Carroll O. Alley, Jr. was born in Richmond, VA to Carroll Overton Alley, Sr. and Mittie Points Alley on June 13, 1927. Alley attended John Marshall High School, where he was a swimmer, choir member, and Cadet Corps First Captain and Regimental Commander of A Company. He earned a B.S. in mathematics and physics from the University of Richmond in 1948, and returned there in 1951-’52 as a physics instructor.

Alley attended Princeton University, earning a master's degree (1952) and PhD (1962) in Physics. From 1954 to 1960, he was an instructor and lecturer in both Electrical Engineering and Physics at Princeton, where he met and married his late wife, Elizabeth (Slack) Delany Alley. His daughter Frances Alley Kruger was born in Princeton in 1955.

At Princeton, Alley studied electrical engineering as well as theoretical and experimental physics. He was greatly influenced by the work of Eugene Wigner and John Archibald Wheeler. His PhD dissertation developed new methods of detecting the ground state hyperfine transition in optically-pumped rubidium vapor for the type of atomic clock invented by Princeton professors Robert Henry Dicke—Alley’s thesis advisor—and Thomas R. Carver.
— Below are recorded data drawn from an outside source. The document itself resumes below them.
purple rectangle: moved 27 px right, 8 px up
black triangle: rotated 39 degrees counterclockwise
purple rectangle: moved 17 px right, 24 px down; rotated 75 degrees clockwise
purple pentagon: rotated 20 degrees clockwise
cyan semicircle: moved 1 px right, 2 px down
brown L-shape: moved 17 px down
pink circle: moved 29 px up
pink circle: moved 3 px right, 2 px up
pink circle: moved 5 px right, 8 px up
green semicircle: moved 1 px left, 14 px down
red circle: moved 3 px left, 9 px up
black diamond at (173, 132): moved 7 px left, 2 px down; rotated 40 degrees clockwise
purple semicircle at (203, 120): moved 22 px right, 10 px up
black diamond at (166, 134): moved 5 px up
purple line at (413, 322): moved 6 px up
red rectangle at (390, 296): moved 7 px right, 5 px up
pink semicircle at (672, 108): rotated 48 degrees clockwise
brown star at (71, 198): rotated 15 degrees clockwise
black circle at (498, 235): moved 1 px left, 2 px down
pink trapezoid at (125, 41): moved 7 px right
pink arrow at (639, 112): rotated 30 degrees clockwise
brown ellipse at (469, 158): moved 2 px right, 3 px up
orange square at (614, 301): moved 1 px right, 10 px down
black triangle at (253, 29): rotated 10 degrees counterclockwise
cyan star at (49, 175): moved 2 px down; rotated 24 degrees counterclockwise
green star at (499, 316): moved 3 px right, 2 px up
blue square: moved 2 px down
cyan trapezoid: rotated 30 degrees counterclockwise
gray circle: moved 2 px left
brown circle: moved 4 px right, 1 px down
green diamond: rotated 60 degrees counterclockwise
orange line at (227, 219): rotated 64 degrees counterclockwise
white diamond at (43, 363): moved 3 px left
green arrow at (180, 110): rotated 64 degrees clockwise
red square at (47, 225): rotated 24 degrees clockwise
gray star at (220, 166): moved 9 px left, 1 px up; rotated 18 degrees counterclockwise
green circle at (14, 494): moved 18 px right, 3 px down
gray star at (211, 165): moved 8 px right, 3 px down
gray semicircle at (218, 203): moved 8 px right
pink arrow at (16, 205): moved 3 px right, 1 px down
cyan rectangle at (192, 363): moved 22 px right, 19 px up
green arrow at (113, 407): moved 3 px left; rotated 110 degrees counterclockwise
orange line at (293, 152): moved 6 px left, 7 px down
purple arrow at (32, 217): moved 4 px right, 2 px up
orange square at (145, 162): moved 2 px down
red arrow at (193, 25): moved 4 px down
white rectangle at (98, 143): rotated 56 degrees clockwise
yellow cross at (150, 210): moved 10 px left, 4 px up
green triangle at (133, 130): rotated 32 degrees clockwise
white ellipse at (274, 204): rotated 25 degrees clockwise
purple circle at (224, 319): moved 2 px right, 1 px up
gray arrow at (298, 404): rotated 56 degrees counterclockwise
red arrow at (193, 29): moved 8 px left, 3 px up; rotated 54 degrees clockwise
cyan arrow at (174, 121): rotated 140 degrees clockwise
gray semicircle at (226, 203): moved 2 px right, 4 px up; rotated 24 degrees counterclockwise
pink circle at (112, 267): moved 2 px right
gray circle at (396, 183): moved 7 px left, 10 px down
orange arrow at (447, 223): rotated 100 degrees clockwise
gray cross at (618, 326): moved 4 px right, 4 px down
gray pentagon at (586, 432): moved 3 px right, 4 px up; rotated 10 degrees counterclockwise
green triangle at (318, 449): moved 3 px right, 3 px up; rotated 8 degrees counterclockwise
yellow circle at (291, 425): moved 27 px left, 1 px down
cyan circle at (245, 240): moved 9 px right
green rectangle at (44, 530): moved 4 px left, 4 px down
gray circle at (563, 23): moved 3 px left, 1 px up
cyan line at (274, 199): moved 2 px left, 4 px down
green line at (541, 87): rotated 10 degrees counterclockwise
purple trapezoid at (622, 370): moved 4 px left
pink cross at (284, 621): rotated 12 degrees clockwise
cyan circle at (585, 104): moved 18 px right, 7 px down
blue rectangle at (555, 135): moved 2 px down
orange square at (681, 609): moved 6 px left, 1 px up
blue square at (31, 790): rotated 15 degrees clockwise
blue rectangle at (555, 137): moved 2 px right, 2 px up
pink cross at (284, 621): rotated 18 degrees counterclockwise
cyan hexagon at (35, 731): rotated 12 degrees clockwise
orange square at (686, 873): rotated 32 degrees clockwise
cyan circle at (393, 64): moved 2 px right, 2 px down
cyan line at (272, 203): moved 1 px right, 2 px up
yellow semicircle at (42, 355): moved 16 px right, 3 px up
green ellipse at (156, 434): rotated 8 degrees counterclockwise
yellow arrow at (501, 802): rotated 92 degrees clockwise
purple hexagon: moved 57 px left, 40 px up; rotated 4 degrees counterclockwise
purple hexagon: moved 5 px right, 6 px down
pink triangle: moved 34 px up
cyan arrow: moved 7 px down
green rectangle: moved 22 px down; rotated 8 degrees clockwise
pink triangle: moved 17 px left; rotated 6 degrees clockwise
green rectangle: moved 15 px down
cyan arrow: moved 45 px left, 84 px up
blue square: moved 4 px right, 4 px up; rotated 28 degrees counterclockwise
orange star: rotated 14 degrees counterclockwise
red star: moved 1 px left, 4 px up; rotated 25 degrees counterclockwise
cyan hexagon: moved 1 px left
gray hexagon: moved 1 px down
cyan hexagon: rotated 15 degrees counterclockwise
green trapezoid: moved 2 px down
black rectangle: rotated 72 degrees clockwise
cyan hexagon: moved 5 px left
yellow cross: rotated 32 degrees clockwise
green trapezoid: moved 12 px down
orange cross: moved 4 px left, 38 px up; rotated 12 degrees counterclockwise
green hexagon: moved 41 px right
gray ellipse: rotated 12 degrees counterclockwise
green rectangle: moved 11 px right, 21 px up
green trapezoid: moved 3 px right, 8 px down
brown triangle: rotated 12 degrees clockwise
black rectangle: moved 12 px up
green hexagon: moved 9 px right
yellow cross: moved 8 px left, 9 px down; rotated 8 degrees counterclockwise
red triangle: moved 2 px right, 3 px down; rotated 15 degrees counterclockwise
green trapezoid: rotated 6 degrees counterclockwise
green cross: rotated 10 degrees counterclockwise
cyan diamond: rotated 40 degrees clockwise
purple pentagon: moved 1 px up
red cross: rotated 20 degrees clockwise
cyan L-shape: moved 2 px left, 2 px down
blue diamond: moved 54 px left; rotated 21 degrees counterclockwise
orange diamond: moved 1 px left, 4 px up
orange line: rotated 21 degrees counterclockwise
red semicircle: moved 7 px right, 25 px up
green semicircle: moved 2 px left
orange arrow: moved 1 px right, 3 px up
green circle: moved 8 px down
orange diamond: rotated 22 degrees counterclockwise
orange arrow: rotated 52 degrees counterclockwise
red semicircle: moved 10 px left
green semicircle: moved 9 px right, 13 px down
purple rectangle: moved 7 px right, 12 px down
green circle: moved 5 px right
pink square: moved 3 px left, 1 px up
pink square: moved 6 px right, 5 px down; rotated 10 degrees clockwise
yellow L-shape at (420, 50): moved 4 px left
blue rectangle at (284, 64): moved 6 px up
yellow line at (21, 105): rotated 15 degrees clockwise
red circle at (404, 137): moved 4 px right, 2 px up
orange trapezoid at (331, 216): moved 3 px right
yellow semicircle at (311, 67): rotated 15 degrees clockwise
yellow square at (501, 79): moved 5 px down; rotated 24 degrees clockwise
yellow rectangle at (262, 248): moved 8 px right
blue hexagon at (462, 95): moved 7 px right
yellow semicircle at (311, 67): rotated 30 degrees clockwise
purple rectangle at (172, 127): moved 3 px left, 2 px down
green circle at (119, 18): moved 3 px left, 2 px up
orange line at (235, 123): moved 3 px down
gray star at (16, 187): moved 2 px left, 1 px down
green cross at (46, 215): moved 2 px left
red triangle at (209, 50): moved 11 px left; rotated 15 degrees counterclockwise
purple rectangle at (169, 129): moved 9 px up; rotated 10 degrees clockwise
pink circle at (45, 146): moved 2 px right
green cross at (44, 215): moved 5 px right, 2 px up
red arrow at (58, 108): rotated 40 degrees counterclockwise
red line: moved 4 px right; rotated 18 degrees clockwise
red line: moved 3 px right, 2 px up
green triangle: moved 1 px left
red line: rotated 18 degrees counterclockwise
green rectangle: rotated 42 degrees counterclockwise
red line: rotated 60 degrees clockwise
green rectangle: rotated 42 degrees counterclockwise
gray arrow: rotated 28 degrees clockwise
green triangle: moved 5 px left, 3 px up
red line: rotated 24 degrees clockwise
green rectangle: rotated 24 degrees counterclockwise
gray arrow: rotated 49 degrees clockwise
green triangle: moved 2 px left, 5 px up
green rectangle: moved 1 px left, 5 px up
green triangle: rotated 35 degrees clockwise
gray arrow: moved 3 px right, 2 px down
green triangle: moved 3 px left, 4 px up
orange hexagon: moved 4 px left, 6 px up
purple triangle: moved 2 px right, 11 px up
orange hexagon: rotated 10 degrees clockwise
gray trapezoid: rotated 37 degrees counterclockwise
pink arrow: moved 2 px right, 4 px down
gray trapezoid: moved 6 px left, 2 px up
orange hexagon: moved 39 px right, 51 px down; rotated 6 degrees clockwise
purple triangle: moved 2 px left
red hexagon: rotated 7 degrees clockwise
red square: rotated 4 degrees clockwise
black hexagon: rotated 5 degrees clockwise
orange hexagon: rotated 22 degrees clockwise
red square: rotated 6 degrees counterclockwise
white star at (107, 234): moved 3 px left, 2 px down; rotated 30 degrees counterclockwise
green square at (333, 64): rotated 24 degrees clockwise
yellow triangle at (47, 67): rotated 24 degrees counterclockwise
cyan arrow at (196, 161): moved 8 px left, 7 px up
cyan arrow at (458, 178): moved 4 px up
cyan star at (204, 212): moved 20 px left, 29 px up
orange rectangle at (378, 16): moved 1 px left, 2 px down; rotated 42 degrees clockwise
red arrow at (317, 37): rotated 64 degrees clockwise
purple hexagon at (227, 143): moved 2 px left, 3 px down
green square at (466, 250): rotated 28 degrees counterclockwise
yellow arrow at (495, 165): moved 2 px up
This type of atomic clock was later used in the U.S. Global Positioning System and the European Union’s Galileo Global Positioning System.

Alley initiated laser physics research at the Institute of Optics and the Physics Department of the University of Rochester, where he was an assistant professor of physics and optics from 1960 to 1963. His daughter Margaret Alley Seymour was born in Rochester in 1961. In 1963 Alley was recruited to the University of Maryland, College Park Campus, by John S. Toll, then-chair of the Department of Physics and Astronomy.

For most of his career—more than 40 years—Alley served as professor of Physics and director of the Quantum Electronics Research Group at the University of Maryland. He taught and conducted research at Maryland from 1963 to 2008, at which time he was granted Professor Emeritus status—a post he held until his death on February 24, 2016.